I look around and a see a lot of pain. And I see a lot more people trying to hide the pain inside.
I know and see this pain because I’m no better.
One of my roommates and I talked tonight about pain. I wondered if I’m good at hiding it. Most of the time I feel like I’m not. My roommate knows me pretty well, so most of the time she knows I am carrying around a deep pain that was a long time coming even before it started to fester and scar my heart. However, she told me that if she didn’t know the real me, she would think that I am fine because I hide it so well.
It’s never been a surprise to me that I am One: A worrier. And Two: A wall builder. Especially when it means that I can somehow try and escape the pain for a while. I worry that I am a burden by sharing my pains with others. That they will be too repetetive. This only leads to wall-building that can sometimes be unhealthy. This led me to wonder how many walls are put up on a daily basis when I am meeting a stranger on the T, when I look into the eyes of peers around me. What pains might they be carrying around with them that they feel they need to hide as much as I feel I need to hide my own pain?
How many of us are trying to replace our pain with a new thing?

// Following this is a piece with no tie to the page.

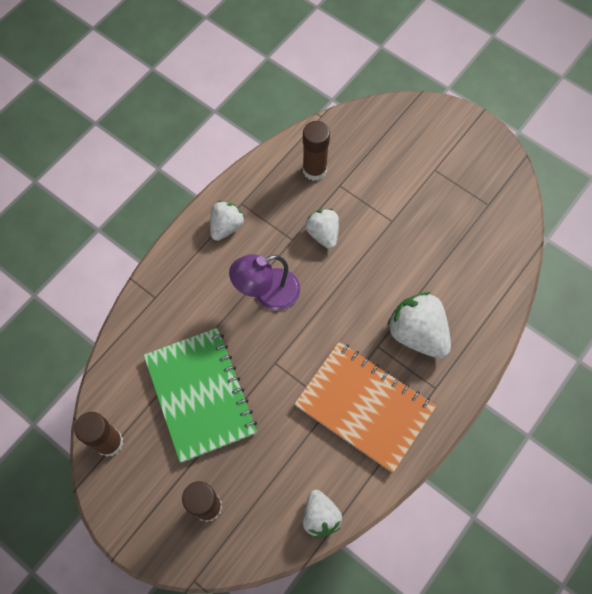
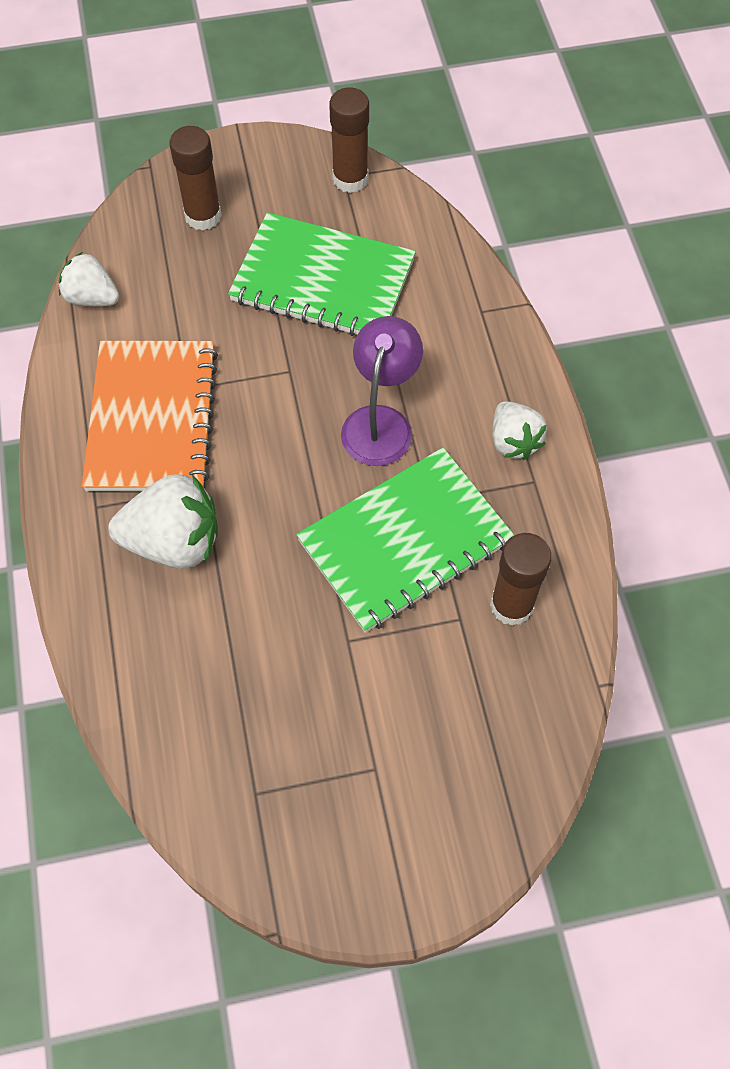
camera: 130 degrees right, 5 degrees down
(323, 234) = (405, 541): white strawberry -> green notebook
(364, 407) = (152, 419): orange notebook -> orange notebook turned 75 degrees counterclockwise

How many believe that replacing something or someone with a new thing or person can make it all better?
For a while I believed that replacing people could make the pain of losing those that were or are important to me go away.
Newsflash: It doesn’t. It might make the pain go numb for a while and it might make the people around us believe that we are forging a new path and feeling better. But, on the inside we just feel helpless, like nothing will get better. Like the pain will never go away because eventually we realize that it might be something we have to perpetually live with until we find our distance along the path.
Maybe distance isn’t what everyone needs.
One day, within all the messiness, mud, and pain… We will realize how wrong it is to try and evade pain and make it go away. The real matter is that pain creates cracks. Pain might create beautiful walls, but the beauty about those walls is that there are always cracks in the gravel it takes to build walls. God takes cracks and plants seeds in the space, which can then be watered. But seeds can’t be watered without dirt and hurt (relapse) every now and then.
Eventually, pain will become something we learn to live with. If we’re lucky, the wall might be broken down, so beautiful and better things can grow bigger and stronger. When things grow bigger and stronger, walls are torn down and we begin to see how God was present within all the messiness of the past hurt.
It doesn’t make the pain we feel any less, but it makes perspective a little more clear.
Can pain etched deep inside the heart ever truly be evaded? Will replacement and ignorance of the things that cause us pain ever give us true freedom?
I think not.
I think freedom comes when pain fills cracks in the walls and grows.